## Exercise directions
Output the part of the forum thread on buffer overflows word for word, beginning at the words "Also of note" and stopping after the words "flush with cash.".

## Excerpt to read
☆ ☆ ☆ ☆
One of the best explanations ever written is the now classic "Cult of the Dead Cow issue #351 - The Tao of
Windows [NT|95|98] Buffer Overflow" @ http://www.cultdeadcow.com/cDc_files/cDc-351/
It's also important that you can also avoid the bounds checks safely in Rust, as well. For example, if you're iterating over elements, you don't pay the cost of the bounds check on each element, because you can know statically that it's safe.
Also of note is the lack of investment in exploit mitigation at the operating system and compiler level. C++ and C are not going away from our systems any time soon. Yet exploit mitigation technology still remains on the sidelines of the security world while bug squashing, AV, and IDS are flush with cash.
How realistic is a compiler-level change that is 100% transparent and reverse compatible with existing codebases? I suspect this is a tough nut to crack without making fundamental changes to the language and perhaps invalidating past codebases. You might as well move to a different language then.
I suspect we'll have a Rust compiler that compiles fast applications with a very minor performance hit before this happens to aging languages like C/C++.
The question is not just when we will have the tech, though. It is also when the tech will have an impact. A perfect Rust compiler only improves the safety of new (or rewritten) code.
I daresay that some codebases might rely on overflowing behaviour even if they don't know it. I've worked with a codebase where assumptions about unused RAM were that it was always zeroed out. Moving to a different platform (Linux) changed those assumptions, and there was lots of weird behaviour in the codebase because of that.
I'll bet there are lots of legacy codebases that would actively resist using such a compiler technology for C/C++ because of unknown behaviours happening in their codebase (and because there is no test suite, or just poor test coverage).
Certainly, though usually that winds up perceived as brittleness moving between compiler versions in general. Ideally, the tech we are discussing could help make it easier to understand those unknown behaviors.
But even if not, and even if this accounts for 60% of existing C/C++ codebases, improving the remaining 40% is a huge win that would take tremendously more time to reimplement in Rust.
This is not to say that I am not also very excited about Rust.
Legacy codebases like that tend to run on outdated operating systems, so addressing issues with buffer overflows in the software would probably do little to improve the security of the systems as a whole.
I used to use Aleph One's article as a kind of shibboleth when interviewing candidates for security researchers. I'd just casually say "Smashing the stack..." and see if they would fill in the rest of the title.
Not the best data point, but showed pretty quickly who had a self-taught (and usually practical) understanding of security vulnerabilities vs an academic understanding.
☆ ☆ ☆ ☆
## Given records

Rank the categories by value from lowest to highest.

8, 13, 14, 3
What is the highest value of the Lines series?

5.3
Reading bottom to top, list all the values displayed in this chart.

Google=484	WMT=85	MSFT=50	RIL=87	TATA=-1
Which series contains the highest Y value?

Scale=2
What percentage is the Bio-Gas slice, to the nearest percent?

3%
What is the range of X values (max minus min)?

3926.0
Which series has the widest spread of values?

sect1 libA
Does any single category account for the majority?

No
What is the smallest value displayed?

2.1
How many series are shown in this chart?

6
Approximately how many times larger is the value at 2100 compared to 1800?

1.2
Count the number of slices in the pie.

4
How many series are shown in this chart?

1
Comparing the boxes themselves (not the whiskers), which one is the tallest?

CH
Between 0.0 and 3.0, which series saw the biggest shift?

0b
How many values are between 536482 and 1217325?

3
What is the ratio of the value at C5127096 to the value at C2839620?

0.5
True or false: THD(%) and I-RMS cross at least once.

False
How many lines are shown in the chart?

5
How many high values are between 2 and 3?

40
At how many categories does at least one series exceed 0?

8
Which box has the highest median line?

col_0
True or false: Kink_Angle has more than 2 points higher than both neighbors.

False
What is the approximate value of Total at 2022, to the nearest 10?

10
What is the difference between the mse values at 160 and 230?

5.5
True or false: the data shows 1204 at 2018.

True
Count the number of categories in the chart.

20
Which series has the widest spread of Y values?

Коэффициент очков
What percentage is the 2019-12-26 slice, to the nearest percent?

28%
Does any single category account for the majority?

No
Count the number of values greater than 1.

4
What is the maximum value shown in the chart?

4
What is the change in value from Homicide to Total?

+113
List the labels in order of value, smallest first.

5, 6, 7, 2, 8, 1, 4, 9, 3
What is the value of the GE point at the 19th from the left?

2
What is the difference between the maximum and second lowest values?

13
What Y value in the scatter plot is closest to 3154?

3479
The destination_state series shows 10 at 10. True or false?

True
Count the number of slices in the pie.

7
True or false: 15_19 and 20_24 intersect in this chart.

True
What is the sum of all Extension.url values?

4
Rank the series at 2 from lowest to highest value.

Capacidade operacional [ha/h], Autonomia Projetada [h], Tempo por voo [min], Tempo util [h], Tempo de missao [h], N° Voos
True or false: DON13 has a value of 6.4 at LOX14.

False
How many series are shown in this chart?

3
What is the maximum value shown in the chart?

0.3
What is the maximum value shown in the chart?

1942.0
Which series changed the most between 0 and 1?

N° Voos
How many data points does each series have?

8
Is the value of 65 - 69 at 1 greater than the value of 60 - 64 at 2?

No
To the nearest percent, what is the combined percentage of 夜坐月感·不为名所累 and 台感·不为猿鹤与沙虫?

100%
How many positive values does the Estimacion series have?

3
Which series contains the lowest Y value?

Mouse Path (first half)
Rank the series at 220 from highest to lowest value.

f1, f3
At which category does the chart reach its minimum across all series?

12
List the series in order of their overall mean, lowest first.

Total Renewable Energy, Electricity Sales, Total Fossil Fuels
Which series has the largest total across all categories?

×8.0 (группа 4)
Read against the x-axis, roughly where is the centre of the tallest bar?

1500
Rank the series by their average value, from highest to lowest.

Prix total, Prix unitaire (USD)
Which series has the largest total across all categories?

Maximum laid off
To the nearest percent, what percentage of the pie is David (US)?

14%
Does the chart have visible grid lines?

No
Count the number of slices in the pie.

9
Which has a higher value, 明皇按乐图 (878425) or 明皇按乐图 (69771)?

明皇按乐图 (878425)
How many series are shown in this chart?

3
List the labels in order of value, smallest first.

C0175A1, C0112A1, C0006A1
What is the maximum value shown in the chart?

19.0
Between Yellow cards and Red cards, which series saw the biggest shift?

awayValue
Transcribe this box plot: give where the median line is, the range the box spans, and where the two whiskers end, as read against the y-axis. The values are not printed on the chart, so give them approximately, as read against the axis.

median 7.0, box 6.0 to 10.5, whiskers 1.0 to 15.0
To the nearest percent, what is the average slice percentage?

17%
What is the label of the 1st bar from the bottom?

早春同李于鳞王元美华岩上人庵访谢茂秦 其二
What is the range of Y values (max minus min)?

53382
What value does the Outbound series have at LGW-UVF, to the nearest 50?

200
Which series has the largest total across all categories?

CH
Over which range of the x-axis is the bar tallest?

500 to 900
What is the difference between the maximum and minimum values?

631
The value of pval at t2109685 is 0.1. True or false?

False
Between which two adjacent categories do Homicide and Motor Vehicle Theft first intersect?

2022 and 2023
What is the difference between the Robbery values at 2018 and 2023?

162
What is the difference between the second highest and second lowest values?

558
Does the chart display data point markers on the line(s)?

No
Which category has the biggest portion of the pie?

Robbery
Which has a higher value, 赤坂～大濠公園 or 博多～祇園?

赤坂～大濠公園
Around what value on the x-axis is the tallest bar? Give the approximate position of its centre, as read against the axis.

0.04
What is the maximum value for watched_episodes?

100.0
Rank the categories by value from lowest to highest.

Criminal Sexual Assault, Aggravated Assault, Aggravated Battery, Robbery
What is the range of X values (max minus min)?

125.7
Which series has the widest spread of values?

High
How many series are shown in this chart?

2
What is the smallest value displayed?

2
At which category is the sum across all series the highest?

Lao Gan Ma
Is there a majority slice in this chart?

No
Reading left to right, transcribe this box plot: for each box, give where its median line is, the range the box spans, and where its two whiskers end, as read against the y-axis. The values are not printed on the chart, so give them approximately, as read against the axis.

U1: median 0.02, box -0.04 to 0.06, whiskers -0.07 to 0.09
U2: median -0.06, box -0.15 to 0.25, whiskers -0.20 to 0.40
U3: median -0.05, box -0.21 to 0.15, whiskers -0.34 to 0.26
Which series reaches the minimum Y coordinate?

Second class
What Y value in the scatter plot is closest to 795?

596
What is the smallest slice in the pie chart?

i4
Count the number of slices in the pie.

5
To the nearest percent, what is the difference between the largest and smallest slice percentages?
☆ ☆ ☆ ☆
## Solution to the exercise
Also of note is the lack of investment in exploit mitigation at the operating system and compiler level. C++ and C are not going away from our systems any time soon. Yet exploit mitigation technology still remains on the sidelines of the security world while bug squashing, AV, and IDS are flush with cash.